## Action item
Are you able to retype all the records below exactly?

(Extracted records)
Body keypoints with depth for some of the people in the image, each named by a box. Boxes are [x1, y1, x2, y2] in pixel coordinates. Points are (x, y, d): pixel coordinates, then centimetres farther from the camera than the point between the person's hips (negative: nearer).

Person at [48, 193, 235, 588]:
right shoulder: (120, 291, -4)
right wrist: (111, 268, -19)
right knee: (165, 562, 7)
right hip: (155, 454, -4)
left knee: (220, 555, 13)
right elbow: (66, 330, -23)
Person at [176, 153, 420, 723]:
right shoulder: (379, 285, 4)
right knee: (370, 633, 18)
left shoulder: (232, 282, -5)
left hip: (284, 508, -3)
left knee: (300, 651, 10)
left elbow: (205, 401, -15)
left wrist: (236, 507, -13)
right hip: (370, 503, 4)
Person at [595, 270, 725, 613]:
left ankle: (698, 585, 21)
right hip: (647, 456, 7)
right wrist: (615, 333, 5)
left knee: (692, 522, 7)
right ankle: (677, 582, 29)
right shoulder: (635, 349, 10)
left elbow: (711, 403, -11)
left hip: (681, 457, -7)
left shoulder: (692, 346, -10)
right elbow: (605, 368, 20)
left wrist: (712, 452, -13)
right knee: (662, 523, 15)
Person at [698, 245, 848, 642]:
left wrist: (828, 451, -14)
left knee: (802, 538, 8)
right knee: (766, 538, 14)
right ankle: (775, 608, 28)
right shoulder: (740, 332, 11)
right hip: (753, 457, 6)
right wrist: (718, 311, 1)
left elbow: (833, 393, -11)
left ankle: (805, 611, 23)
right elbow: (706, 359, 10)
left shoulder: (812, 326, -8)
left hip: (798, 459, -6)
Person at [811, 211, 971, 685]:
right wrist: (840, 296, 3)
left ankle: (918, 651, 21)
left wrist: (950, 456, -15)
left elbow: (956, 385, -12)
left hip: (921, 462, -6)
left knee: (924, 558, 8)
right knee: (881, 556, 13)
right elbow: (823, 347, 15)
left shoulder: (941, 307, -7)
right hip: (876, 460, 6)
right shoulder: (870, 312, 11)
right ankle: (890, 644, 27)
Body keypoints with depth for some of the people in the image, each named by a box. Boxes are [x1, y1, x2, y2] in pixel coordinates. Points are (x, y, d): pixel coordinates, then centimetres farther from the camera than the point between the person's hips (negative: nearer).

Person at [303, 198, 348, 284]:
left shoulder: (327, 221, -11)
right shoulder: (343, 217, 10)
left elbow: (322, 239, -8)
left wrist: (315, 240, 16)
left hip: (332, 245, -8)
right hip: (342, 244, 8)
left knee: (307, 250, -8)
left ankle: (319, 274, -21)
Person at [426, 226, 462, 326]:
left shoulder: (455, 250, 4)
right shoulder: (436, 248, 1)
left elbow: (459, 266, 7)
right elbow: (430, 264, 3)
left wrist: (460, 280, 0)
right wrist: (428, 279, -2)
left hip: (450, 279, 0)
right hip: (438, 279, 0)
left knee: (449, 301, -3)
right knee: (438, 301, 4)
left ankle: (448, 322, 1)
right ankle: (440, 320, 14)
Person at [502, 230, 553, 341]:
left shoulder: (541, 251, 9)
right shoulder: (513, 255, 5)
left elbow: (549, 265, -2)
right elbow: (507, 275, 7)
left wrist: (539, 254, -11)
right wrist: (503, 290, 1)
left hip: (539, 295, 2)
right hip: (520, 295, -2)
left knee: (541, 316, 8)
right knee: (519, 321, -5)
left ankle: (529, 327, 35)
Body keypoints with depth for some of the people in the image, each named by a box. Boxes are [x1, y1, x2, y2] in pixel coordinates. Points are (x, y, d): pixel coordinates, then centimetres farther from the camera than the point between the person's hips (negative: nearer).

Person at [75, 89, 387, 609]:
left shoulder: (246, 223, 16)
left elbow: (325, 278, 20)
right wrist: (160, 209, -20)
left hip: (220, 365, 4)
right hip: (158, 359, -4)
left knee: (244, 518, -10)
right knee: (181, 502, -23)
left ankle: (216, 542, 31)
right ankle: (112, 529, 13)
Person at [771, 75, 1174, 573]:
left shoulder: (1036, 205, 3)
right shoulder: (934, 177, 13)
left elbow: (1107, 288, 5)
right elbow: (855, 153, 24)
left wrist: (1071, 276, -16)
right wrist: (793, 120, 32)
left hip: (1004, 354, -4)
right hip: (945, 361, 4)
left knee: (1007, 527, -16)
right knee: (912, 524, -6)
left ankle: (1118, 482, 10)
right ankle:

## Task result
Body keypoints with depth for some of the people in the image, each named by a box. Boxes are [x1, y1, x2, y2] in pixel coordinates. Points are (x, y, d): pixel coordinates, then centimetres farther from the camera than the point between the person's hips (negative: nearer).

Person at [48, 193, 235, 588]:
right shoulder: (120, 291, -4)
right wrist: (111, 268, -19)
right knee: (165, 562, 7)
right hip: (155, 454, -4)
left knee: (220, 555, 13)
right elbow: (66, 330, -23)
Person at [176, 153, 420, 723]:
right shoulder: (379, 285, 4)
right knee: (370, 633, 18)
left shoulder: (232, 282, -5)
left hip: (284, 508, -3)
left knee: (300, 651, 10)
left elbow: (205, 401, -15)
left wrist: (236, 507, -13)
right hip: (370, 503, 4)
Person at [595, 270, 725, 613]:
left ankle: (698, 585, 21)
right hip: (647, 456, 7)
right wrist: (615, 333, 5)
left knee: (692, 522, 7)
right ankle: (677, 582, 29)
right shoulder: (635, 349, 10)
left elbow: (711, 403, -11)
left hip: (681, 457, -7)
left shoulder: (692, 346, -10)
right elbow: (605, 368, 20)
left wrist: (712, 452, -13)
right knee: (662, 523, 15)
Person at [698, 245, 848, 642]:
left wrist: (828, 451, -14)
left knee: (802, 538, 8)
right knee: (766, 538, 14)
right ankle: (775, 608, 28)
right shoulder: (740, 332, 11)
right hip: (753, 457, 6)
right wrist: (718, 311, 1)
left elbow: (833, 393, -11)
left ankle: (805, 611, 23)
right elbow: (706, 359, 10)
left shoulder: (812, 326, -8)
left hip: (798, 459, -6)
Person at [811, 211, 971, 685]:
right wrist: (840, 296, 3)
left ankle: (918, 651, 21)
left wrist: (950, 456, -15)
left elbow: (956, 385, -12)
left hip: (921, 462, -6)
left knee: (924, 558, 8)
right knee: (881, 556, 13)
right elbow: (823, 347, 15)
left shoulder: (941, 307, -7)
right hip: (876, 460, 6)
right shoulder: (870, 312, 11)
right ankle: (890, 644, 27)
Body keypoints with depth for some of the people in the image, each named by a box. Boxes are [x1, y1, x2, y2] in pixel coordinates. Points are (x, y, d): pixel coordinates, then centimetres farther from the camera than the point between the person's hips (negative: nearer).

Person at [303, 198, 348, 284]:
left shoulder: (327, 221, -11)
right shoulder: (343, 217, 10)
left elbow: (322, 239, -8)
left wrist: (315, 240, 16)
left hip: (332, 245, -8)
right hip: (342, 244, 8)
left knee: (307, 250, -8)
left ankle: (319, 274, -21)
Person at [426, 226, 462, 326]:
left shoulder: (455, 250, 4)
right shoulder: (436, 248, 1)
left elbow: (459, 266, 7)
right elbow: (430, 264, 3)
left wrist: (460, 280, 0)
right wrist: (428, 279, -2)
left hip: (450, 279, 0)
right hip: (438, 279, 0)
left knee: (449, 301, -3)
right knee: (438, 301, 4)
left ankle: (448, 322, 1)
right ankle: (440, 320, 14)
Person at [502, 230, 553, 341]:
left shoulder: (541, 251, 9)
right shoulder: (513, 255, 5)
left elbow: (549, 265, -2)
right elbow: (507, 275, 7)
left wrist: (539, 254, -11)
right wrist: (503, 290, 1)
left hip: (539, 295, 2)
right hip: (520, 295, -2)
left knee: (541, 316, 8)
right knee: (519, 321, -5)
left ankle: (529, 327, 35)
Body keypoints with depth for some of the people in the image, each named by a box. Boxes are [x1, y1, x2, y2] in pixel coordinates. Points are (x, y, d): pixel coordinates, then centimetres farther from the camera than the point between the person's hips (negative: nearer).

Person at [75, 89, 387, 609]:
left shoulder: (246, 223, 16)
left elbow: (325, 278, 20)
right wrist: (160, 209, -20)
left hip: (220, 365, 4)
right hip: (158, 359, -4)
left knee: (244, 518, -10)
right knee: (181, 502, -23)
left ankle: (216, 542, 31)
right ankle: (112, 529, 13)
Person at [771, 75, 1174, 573]:
left shoulder: (1036, 205, 3)
right shoulder: (934, 177, 13)
left elbow: (1107, 288, 5)
right elbow: (855, 153, 24)
left wrist: (1071, 276, -16)
right wrist: (793, 120, 32)
left hip: (1004, 354, -4)
right hip: (945, 361, 4)
left knee: (1007, 527, -16)
right knee: (912, 524, -6)
left ankle: (1118, 482, 10)
right ankle:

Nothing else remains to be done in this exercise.